After rethinking the design and with some input from paddy I came up with something like this, but I wonder on the correctness of it, it seems fine when I run it... The idea is that preallocated objects inherit from the following:
struct Node
{
void* pool;
};
That way we inject in every allocated object a pointer to it's pool for later releasing it. Then we have:
template<class T, int thesize>
struct MemPool
{
T* getNext();
void free(T* ptr);
struct ThreadLocalMemPool
{
T* getNextTL();
void freeTL();
int size;
vector<T*> buffer;
vector<int> freeList;
int freeListIdx;
int bufferIdx;
ThreadLocalMemPool* nextTlPool; //within a thread's context a linked list
};
int size;
threadlocal ThreadLocalMemPool* tlPool; //one of these per thread
};
So basically I say MemPool<Cat, 100>
and it gives me a mempool which for every thread that getNexts
it, will instantiate a threadlocal mempool. Sizes I round internally to nearest power of two for easy modulo (which for simplicity ill omit). Because getNext()
is local to each thread, it does not require locking, and I try to use atomics for the freeing part as follows:
T* ThreadLocalMemPool::getNextTL()
{
int iHead = ++bufferIdx % size;
int iTail = freeListIdx % size;
if (iHead != iTail) // If head reaches tail, the free list is empty.
{
int & idx = freeList[iHead];
while (idx == DIRTY) {}
return buffer[idx];
}
else
{
bufferIdx--; //we will recheck next time
if (nextTLPool)
return nextTLPool->getNextTL();
else
//set nextTLPool to a new ThreadLocalMemPool and return getNextTL() from it..
}
}
void ThreadLocalMemPool::free(T* ptr)
{
//the outer struct handles calling this in the right ThreadLocalMemPool
//we compute the index in the pool from which this pool came from by subtracting from
//its address the address of the first pointer in this guys buffer
int idx = computeAsInComment(ptr);
int oldListIdx = atomic_increment_returns_old_value(freeListIdx);
freeList[oldListIdx % size] = idx;
}
Now, the idea is the freeListIdx
will always trail behind the bufferIdx
in a pool because you can't (I assume correct usage)

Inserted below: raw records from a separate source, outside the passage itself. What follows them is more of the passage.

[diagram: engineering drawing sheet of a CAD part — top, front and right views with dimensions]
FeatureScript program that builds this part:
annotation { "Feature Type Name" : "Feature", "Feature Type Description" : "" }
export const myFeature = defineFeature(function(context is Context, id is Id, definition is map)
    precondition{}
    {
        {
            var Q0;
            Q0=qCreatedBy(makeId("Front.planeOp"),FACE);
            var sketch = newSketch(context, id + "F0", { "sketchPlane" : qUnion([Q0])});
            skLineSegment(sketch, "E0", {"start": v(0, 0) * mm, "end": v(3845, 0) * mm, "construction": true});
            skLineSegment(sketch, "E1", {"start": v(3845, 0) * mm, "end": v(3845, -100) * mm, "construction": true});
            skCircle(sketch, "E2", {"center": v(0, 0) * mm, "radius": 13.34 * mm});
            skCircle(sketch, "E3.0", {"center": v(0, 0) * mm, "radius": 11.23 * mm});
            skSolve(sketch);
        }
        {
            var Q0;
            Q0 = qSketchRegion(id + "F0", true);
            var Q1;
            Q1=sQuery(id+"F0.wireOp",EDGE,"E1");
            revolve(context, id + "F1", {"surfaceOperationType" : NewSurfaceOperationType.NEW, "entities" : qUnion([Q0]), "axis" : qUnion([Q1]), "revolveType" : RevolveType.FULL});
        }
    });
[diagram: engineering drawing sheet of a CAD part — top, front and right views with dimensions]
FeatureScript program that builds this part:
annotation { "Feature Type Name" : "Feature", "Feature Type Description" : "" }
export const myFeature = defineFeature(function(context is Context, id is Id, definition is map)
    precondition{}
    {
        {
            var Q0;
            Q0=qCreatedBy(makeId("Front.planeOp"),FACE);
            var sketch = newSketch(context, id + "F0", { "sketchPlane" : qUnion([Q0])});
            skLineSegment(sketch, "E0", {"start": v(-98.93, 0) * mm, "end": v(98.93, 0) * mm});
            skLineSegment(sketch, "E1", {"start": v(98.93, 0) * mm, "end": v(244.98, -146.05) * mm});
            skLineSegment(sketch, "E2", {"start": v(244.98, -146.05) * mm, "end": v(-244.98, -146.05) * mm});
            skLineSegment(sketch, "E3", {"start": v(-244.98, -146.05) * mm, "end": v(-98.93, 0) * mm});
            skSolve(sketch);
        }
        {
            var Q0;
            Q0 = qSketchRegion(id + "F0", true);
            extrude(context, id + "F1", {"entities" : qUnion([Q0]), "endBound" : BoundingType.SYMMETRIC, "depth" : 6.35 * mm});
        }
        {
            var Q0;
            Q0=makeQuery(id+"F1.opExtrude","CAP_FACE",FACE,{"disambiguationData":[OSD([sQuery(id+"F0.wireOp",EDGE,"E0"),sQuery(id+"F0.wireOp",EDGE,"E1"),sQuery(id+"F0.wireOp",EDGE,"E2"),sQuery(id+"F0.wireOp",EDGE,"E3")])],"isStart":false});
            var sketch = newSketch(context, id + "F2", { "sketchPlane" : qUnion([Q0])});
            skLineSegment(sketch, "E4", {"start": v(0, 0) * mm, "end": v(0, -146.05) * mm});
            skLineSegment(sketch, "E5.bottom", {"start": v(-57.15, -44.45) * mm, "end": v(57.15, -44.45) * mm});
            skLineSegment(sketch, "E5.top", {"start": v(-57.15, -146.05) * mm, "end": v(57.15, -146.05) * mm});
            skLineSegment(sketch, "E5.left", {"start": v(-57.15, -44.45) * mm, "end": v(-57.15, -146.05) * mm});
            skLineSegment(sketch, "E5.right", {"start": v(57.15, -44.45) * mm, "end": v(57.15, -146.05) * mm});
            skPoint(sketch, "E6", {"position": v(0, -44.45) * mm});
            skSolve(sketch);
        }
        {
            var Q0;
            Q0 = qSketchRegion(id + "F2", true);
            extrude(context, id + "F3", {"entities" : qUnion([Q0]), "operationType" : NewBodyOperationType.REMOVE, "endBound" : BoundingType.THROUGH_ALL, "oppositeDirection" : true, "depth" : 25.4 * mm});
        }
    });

free more than you have allocated. Calls to free synchronize the order in which they are returning buffer indices to the free list
and the getNext will pick up on this as it cycles back. I have been thinking about it for a bit and don't see anything semantically wrong
with the logic, does it seem sound or is there something subtle which could break it?